M4 and M16 weapons functioned as designed. Field research found that the use of different types of lubricant did little to prevent weapons jamming. Regular, disciplined cleaning, the soldiers admitted, was the way to avoid jamming problems.
Troops reported that ammunition magazines were occasionally not properly feeding. The team observed that soldiers would often hoard a supply of old magazines, reluctant to turn them in when issued new ones. Spring mechanisms in these older magazines compressed to the point where they became incapable of exerting sufficient force to properly push the round into the firing chamber and caused weapons to jam.
Soldiers confirmed that optical sights instills greater confidence in acquiring and engaging targets. As combat veterans know, placement of a shot sufficient to take down an enemy requires chest or head area contact.
In Iraq, it’s easy for a soldier to be suddenly surrounded by a crowd that could prove harmless or dangerous. During those uncertain first few moments, troops are reluctant to live fire into a crowd where one round might literally pierce three people.

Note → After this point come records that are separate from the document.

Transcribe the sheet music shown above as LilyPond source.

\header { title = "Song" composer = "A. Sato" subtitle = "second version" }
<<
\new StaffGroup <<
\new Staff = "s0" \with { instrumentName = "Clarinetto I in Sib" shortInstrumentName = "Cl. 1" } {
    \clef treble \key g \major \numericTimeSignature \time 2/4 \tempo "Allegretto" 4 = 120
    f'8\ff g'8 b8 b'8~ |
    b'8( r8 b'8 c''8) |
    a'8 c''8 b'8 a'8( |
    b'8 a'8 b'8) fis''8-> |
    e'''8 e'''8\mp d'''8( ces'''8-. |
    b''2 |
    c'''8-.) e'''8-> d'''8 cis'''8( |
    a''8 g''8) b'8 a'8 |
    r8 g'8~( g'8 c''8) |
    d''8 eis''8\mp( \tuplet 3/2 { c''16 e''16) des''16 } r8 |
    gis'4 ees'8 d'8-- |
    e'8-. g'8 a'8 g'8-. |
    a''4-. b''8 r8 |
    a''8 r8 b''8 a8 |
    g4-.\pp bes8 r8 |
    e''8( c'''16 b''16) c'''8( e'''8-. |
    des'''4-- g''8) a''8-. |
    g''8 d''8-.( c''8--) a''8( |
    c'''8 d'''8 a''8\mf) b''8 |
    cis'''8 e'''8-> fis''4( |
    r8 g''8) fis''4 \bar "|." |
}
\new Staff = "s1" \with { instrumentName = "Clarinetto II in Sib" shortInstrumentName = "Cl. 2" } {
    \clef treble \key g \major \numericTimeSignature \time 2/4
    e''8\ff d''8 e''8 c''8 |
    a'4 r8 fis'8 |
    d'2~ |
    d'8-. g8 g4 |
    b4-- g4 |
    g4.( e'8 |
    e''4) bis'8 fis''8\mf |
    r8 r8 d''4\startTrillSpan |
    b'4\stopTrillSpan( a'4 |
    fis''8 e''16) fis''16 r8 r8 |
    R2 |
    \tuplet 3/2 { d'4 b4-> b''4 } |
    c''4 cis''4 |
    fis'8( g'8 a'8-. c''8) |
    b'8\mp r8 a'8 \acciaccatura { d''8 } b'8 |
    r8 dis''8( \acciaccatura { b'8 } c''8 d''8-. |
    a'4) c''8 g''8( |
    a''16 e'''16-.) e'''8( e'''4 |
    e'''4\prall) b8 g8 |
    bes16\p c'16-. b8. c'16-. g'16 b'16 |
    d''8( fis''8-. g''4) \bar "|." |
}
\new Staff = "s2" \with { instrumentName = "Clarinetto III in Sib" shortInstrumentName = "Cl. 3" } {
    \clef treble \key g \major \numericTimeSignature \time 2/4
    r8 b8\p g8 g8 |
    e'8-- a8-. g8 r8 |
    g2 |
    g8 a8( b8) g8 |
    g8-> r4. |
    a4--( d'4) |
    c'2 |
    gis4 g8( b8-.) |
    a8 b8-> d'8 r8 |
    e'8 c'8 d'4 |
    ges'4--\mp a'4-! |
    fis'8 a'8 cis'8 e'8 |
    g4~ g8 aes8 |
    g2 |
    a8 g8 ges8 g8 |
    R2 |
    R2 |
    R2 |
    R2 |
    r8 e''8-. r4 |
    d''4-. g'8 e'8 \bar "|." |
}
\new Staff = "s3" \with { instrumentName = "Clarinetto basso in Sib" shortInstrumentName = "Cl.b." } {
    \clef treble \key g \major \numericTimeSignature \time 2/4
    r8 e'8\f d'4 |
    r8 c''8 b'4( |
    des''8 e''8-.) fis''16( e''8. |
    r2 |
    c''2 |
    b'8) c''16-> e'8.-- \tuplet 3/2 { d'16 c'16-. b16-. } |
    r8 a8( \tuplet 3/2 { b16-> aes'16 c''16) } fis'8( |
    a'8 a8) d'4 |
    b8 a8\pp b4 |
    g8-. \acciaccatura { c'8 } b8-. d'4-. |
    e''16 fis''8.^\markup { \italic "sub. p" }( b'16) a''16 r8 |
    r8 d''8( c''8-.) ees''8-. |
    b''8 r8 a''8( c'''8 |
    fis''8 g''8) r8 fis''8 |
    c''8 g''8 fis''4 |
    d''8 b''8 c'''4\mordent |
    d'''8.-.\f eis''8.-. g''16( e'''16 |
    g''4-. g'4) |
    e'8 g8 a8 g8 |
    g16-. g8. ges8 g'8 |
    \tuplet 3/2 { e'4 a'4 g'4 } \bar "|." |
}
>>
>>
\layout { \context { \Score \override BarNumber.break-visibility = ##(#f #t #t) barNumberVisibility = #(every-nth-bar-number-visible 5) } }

Depending on the situation, a non lethal ammo round could be the shot of choice.
While Picatinny has fielded Non Lethal Kits to Iraq, two findings were evident: kit demand exceeds supply, and they are often stored away from front. Long storage periods in the heat also degrade some kit items such as sponge grenades which may deteriorate due to sealant/glue drying out. Lesson learned: Allow troops to break up pre-packaged kits and retrieve specific items needed such as ammo rounds, and relocate more kits forward.
Resch says that the team’s visit to Kuwait and Iraq has proven to be invaluable.
“We gathered a considerable amount of important data,” he said. “And the trip also served as a significant public relations initiative to let U. S. soldiers know that weapons developers are keenly interested in what they think and have to say.”